The question is
Show that the length of a free vector is not changed by rotation, that is, that $\lVert v \rVert = \lVert Rv \rVert$
My attempt is let $R=\begin{bmatrix} c_\theta & -s_\theta \\ s_\theta & c_\theta \end{bmatrix}$ and $v=[v_x \ v_y]^T$ where $c_\theta = \cos\theta,s_\theta=\sin\theta$. $$ \begin{align} \lVert Rv \rVert &= \lVert \begin{bmatrix} c_\theta & -s_\theta \\ s_\theta & c_\theta \end{bmatrix} \begin{bmatrix} v_x \\ v_y \end{bmatrix} \rVert = \lVert \begin{bmatrix} v_xc_\theta - v_ys_\theta \\ v_xs_\theta + v_yc_\theta \end{bmatrix} \rVert \\ &= \sqrt{ (v_xc_\theta - v_ys_\theta )^2 + (v_xs_\theta + v_yc_\theta)^2} \\ &= \sqrt{ v^2_xc^2_\theta + v^2_ys^2_\theta + 2v_xv_yc_\theta s_\theta + v^2_xs^2_\theta + v^2_yc^2_\theta - 2v_xv_yc_\theta s_\theta} \\ &= \sqrt{v^2_x(c^2_\theta+s^2_\theta) + v^2_y(c^2_\theta+s^2_\theta) } \\ &= \sqrt{v^2_x + v^2_y } \\ &= \lVert v \rVert \end{align} $$ Obviously this works for 2D but I can't guarantee my proof to work in higher dimensions. Any suggestions for alternatives to prove this? Also, is my proof valid for higher dimensions?
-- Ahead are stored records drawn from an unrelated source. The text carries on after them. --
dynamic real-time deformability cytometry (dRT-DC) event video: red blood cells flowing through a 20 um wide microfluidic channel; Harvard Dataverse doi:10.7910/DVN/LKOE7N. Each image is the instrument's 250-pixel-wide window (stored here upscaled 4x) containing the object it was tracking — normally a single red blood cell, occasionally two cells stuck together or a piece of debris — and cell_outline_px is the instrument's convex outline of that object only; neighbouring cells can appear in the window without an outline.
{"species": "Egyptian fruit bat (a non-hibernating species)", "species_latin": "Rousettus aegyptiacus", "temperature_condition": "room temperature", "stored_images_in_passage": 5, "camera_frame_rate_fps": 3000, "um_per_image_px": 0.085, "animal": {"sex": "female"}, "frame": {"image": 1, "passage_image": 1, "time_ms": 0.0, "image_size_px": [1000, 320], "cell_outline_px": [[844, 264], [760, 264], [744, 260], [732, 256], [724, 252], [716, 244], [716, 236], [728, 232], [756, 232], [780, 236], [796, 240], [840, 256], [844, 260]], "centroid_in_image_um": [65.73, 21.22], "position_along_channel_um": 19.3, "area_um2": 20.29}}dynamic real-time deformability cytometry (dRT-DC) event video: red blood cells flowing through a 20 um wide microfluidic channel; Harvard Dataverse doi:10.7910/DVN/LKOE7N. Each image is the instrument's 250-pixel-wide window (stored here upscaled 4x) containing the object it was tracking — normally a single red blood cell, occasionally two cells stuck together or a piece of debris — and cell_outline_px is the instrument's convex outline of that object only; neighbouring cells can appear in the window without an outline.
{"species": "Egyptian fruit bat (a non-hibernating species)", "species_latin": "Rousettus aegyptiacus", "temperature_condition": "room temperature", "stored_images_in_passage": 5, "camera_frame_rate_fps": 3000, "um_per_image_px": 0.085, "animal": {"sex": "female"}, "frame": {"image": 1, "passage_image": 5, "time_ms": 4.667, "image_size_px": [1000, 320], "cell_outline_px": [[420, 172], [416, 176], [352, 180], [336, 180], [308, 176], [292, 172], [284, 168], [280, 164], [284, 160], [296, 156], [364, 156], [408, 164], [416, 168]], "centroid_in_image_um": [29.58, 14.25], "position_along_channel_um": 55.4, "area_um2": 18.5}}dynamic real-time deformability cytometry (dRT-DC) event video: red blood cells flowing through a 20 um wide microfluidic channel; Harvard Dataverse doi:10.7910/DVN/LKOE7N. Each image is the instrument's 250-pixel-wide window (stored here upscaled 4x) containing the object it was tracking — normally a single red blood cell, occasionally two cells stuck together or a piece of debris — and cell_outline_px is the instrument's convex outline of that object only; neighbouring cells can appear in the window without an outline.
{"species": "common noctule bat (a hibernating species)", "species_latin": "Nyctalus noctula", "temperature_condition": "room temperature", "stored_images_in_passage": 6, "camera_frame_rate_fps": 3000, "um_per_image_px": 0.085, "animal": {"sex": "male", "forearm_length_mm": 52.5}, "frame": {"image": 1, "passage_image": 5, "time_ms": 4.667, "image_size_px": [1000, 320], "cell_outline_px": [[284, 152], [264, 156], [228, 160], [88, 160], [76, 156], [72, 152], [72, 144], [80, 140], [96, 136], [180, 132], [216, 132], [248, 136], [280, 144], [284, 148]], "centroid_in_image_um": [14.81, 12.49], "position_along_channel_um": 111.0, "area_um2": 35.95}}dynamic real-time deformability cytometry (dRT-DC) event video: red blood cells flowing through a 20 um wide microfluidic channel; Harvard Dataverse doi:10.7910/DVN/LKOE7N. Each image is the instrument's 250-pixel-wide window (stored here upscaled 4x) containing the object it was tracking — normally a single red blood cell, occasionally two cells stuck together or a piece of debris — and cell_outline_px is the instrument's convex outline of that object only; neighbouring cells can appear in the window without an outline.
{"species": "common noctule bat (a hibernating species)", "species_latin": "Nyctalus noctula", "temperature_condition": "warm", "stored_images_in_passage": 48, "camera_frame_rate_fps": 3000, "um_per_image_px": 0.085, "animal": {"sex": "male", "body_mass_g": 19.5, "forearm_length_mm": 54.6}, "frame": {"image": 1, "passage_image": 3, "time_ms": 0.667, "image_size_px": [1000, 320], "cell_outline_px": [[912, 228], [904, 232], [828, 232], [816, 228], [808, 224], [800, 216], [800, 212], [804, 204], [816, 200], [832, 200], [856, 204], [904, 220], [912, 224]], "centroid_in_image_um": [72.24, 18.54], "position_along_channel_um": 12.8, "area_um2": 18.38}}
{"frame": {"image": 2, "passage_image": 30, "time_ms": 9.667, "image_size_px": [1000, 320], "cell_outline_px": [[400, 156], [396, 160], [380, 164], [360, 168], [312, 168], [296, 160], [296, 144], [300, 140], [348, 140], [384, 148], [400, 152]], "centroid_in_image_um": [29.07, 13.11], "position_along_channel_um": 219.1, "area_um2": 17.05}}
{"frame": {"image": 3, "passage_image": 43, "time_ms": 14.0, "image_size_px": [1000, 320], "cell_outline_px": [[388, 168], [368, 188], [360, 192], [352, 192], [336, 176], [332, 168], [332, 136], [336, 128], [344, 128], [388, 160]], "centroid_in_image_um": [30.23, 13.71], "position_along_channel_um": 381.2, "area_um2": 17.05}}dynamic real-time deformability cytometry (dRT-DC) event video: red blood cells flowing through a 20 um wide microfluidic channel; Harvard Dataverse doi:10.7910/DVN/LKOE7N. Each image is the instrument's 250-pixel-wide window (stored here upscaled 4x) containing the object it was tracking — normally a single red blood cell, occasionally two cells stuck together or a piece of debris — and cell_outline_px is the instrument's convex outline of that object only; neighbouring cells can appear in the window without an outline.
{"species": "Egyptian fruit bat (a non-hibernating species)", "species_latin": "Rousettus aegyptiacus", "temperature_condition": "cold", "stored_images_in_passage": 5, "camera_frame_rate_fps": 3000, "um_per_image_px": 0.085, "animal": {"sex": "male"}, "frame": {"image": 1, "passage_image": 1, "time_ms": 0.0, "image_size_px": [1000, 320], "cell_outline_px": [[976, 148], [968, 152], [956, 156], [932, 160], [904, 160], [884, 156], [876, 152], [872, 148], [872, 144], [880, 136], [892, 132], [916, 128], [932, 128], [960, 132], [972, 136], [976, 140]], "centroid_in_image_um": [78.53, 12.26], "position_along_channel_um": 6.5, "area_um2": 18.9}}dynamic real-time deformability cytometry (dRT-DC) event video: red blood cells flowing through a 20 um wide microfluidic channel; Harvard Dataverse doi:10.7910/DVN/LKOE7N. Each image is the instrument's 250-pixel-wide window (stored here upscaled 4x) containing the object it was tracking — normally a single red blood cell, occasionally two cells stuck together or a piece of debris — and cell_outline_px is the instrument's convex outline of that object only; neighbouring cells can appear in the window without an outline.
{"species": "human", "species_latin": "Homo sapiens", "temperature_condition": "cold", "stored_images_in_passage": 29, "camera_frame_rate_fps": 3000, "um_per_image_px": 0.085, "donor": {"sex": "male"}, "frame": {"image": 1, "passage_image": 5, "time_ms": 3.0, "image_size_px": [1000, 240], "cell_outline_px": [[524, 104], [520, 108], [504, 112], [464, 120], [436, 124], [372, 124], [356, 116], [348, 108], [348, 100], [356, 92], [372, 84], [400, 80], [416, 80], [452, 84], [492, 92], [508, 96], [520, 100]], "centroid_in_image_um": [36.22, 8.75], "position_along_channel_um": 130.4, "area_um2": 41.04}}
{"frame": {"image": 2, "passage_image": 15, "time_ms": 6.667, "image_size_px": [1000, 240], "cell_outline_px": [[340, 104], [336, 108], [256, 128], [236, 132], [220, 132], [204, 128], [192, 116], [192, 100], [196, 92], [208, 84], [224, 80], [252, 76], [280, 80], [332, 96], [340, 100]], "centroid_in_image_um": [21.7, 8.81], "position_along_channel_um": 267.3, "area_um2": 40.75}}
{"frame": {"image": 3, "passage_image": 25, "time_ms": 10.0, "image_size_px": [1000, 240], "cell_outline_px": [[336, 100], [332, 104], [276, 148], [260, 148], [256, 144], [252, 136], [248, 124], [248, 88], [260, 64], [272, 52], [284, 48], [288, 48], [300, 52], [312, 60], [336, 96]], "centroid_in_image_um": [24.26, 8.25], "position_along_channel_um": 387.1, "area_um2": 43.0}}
Since you seem to know that any rotation is orthogonal, it is pretty easy: An orthogonal matrix satisfies $R^TR=I$ or equivalently $R^T = R^{-1}$ which is either your definition of an orthogonal matrix or a consequence of your definition (it might be the case that you defined orthogonal matrices in a different way).
Then we can calculate $$||v||^2 = \langle v, v \rangle = \langle v, R^TRv \rangle = \langle Rv, Rv \rangle = ||Rv||^2$$ and by taking the square root we have what we wanted to show.